### 任务要求
数一数下面材料中有多少行含有字符串“track”，区分大小写。只写出行数。

### 所给材料
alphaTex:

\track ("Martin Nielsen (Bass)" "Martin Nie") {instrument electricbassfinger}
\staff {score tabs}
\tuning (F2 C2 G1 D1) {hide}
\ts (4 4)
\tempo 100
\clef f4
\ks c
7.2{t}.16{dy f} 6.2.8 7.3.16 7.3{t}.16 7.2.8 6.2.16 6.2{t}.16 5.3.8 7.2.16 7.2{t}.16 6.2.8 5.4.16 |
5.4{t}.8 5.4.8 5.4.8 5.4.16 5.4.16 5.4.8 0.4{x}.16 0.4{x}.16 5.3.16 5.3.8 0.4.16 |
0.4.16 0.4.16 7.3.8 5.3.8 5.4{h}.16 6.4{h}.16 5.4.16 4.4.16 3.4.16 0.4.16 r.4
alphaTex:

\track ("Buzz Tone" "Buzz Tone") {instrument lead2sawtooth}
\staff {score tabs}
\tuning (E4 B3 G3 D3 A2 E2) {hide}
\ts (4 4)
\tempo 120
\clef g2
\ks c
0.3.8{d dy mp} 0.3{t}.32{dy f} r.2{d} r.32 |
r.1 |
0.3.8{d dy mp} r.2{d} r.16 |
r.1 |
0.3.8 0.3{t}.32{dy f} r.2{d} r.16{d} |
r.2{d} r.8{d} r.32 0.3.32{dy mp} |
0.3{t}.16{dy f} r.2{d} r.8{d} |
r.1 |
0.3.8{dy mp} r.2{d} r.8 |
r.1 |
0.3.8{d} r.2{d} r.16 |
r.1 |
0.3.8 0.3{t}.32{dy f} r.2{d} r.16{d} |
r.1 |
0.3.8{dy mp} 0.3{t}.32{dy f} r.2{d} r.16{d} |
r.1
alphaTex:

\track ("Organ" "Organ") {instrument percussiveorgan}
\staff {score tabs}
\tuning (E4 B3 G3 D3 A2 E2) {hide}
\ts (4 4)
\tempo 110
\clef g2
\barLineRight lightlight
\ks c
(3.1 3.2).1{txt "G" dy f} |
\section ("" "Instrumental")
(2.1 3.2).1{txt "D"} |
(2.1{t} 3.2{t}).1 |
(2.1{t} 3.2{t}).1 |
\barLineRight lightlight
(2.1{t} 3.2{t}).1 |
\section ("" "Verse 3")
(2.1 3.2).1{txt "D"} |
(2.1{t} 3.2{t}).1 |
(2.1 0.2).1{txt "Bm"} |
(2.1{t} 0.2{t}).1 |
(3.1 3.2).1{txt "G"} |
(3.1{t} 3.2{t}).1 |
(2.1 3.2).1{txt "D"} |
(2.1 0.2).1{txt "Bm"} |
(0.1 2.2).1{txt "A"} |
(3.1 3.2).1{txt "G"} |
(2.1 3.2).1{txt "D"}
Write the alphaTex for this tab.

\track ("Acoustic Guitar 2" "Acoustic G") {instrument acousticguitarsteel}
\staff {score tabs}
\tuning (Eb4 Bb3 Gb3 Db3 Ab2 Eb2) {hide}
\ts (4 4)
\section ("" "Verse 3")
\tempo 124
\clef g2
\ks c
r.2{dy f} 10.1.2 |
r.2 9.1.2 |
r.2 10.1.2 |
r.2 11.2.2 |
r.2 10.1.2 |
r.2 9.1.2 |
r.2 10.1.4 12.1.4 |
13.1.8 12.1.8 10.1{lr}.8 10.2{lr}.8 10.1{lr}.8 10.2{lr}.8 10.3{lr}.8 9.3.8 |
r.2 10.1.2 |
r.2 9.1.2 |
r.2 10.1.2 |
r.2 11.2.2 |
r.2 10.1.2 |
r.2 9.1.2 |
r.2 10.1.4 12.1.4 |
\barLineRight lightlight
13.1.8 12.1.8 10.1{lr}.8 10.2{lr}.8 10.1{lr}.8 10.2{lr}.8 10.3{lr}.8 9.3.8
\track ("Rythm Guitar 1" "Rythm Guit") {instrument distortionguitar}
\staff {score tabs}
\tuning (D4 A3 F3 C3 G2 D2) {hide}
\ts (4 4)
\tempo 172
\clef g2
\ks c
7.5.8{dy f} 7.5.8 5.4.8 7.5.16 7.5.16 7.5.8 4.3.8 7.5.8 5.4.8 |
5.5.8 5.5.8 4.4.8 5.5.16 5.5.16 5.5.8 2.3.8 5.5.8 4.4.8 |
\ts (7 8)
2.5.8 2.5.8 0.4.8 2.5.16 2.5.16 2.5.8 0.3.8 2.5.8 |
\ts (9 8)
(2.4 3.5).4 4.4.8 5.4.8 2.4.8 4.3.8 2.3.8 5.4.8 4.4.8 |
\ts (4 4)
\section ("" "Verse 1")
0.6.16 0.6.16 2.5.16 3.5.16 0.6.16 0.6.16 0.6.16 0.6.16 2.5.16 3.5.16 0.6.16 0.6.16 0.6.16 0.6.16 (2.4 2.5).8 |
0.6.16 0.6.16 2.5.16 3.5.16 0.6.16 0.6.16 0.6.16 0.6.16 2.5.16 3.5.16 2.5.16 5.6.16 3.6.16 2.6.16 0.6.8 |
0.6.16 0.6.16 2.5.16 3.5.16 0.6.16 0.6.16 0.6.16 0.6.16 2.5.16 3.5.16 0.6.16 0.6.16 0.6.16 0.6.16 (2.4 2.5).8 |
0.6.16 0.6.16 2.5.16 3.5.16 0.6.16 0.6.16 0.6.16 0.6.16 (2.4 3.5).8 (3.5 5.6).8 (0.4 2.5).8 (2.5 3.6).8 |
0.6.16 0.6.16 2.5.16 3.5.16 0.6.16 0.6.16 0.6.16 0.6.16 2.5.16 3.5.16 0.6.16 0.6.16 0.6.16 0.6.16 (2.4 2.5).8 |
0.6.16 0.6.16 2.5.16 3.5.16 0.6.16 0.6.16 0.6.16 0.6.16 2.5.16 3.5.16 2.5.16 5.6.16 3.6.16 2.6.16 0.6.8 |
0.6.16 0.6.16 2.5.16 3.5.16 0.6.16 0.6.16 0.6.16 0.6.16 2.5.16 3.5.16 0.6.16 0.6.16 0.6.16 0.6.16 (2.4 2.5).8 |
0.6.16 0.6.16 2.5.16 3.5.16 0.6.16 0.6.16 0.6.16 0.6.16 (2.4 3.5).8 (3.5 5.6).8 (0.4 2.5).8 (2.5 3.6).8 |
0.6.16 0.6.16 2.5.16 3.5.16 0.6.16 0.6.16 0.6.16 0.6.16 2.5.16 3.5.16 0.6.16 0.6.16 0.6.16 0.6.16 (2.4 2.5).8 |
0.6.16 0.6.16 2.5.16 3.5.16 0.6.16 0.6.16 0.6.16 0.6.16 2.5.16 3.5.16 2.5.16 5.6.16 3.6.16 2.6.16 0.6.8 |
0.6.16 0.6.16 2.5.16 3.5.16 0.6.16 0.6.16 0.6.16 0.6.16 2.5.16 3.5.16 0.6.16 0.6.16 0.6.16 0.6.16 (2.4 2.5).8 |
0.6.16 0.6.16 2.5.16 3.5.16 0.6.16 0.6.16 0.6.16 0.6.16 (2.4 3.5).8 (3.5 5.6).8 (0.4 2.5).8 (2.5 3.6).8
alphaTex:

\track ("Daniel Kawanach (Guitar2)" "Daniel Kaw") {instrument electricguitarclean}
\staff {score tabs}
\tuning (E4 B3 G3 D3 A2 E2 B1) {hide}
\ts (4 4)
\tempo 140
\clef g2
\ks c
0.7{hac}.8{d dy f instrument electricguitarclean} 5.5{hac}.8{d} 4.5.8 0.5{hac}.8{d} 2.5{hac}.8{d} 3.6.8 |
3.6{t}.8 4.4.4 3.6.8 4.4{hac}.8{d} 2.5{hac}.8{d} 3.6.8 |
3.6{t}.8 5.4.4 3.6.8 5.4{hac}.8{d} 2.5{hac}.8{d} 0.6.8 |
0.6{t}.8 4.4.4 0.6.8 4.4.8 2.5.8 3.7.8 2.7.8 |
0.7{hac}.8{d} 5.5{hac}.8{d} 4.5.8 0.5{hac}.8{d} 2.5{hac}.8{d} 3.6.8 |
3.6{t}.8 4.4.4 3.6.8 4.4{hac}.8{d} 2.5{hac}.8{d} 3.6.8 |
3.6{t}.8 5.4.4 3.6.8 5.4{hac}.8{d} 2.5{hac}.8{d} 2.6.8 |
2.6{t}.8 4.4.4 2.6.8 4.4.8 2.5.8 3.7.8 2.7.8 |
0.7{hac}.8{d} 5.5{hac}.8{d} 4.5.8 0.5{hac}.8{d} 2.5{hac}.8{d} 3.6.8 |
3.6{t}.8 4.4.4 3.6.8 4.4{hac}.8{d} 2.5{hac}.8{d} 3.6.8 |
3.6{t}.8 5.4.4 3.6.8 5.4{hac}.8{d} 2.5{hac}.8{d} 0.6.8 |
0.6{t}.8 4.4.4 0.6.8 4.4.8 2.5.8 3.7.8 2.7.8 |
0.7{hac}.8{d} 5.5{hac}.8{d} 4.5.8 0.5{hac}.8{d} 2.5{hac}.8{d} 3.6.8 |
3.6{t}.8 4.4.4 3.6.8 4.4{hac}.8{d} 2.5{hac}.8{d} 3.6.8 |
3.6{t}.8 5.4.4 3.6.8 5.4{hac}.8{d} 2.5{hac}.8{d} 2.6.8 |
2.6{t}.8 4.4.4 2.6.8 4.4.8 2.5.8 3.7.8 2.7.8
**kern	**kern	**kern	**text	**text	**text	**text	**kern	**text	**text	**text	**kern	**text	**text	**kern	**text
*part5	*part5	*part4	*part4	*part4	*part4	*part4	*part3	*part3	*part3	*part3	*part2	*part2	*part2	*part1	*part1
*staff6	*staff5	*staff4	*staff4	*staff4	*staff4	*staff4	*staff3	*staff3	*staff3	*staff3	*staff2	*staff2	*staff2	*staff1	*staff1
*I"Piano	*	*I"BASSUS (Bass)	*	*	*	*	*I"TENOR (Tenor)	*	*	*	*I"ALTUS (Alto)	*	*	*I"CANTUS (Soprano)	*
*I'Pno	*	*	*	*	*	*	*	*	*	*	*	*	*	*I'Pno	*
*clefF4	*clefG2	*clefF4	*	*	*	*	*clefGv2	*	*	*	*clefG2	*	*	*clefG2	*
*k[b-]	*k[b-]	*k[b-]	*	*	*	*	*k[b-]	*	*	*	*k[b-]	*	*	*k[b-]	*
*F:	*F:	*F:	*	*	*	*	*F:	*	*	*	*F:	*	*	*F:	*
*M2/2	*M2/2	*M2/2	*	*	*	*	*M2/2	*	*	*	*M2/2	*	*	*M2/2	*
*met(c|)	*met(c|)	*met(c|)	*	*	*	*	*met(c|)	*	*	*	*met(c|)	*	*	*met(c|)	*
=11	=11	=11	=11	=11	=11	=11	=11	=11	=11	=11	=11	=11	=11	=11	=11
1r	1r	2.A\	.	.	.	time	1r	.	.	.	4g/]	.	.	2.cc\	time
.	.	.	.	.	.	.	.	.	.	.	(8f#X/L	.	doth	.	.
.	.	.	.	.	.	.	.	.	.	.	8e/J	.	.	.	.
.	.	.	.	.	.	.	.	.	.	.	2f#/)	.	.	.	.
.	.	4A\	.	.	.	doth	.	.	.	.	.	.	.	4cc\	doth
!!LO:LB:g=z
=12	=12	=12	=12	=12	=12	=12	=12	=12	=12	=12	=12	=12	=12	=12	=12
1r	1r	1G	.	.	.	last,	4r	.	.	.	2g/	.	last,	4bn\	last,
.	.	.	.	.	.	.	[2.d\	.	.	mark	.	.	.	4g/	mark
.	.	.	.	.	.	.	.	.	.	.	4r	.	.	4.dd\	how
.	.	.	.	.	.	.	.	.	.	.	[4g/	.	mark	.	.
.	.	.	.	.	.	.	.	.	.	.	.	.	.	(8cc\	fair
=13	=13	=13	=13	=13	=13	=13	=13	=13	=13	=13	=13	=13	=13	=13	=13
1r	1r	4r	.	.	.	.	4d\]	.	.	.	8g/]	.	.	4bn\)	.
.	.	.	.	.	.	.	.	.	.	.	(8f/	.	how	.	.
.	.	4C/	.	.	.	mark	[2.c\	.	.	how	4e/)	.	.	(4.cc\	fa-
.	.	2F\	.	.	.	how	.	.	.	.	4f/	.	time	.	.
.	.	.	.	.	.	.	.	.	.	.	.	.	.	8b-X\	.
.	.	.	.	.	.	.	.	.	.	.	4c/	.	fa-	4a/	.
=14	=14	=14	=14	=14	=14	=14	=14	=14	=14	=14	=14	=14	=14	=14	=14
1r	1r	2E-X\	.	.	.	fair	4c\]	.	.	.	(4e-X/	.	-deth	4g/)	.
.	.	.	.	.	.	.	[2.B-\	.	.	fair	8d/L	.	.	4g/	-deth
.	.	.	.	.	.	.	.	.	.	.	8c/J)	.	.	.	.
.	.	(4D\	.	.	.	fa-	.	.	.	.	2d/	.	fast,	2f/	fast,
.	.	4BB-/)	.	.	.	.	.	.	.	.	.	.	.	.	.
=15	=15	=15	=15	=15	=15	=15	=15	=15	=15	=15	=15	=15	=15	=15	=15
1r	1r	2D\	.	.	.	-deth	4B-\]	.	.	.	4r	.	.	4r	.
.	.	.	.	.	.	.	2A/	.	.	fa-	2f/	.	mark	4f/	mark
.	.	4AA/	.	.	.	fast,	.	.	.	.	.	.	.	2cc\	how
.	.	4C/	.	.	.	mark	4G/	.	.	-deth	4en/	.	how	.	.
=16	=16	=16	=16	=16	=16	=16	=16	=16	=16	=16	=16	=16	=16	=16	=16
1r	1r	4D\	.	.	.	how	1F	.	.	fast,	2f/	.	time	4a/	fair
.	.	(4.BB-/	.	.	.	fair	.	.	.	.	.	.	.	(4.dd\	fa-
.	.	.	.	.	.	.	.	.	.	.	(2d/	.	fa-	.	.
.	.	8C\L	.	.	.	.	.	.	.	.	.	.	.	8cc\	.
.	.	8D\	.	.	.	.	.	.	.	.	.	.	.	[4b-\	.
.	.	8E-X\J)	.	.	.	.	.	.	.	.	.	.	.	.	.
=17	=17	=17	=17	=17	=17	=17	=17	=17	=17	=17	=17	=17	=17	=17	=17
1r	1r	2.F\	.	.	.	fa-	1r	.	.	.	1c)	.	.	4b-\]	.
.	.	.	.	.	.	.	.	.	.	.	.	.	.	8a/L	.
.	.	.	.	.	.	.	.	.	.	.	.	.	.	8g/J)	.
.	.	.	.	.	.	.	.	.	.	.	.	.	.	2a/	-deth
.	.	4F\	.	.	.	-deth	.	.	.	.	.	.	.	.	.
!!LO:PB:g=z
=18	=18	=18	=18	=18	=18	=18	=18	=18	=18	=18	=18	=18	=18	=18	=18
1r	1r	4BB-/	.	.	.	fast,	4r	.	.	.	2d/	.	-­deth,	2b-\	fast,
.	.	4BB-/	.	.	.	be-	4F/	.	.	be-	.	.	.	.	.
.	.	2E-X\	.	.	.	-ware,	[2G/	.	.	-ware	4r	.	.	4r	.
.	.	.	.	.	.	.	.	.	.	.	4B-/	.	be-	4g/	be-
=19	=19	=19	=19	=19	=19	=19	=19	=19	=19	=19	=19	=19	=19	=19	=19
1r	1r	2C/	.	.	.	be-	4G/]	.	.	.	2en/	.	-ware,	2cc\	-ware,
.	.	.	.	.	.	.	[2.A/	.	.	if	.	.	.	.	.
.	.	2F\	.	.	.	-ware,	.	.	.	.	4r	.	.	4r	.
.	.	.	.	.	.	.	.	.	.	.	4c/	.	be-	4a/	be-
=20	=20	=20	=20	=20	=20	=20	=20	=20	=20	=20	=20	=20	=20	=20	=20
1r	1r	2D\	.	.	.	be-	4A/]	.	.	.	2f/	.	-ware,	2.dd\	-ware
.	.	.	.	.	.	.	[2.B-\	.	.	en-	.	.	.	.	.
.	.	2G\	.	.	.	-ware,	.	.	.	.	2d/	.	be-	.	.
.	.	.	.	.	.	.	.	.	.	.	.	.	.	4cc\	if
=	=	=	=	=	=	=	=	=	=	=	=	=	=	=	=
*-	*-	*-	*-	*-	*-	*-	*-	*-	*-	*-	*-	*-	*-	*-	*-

### 参考解答
6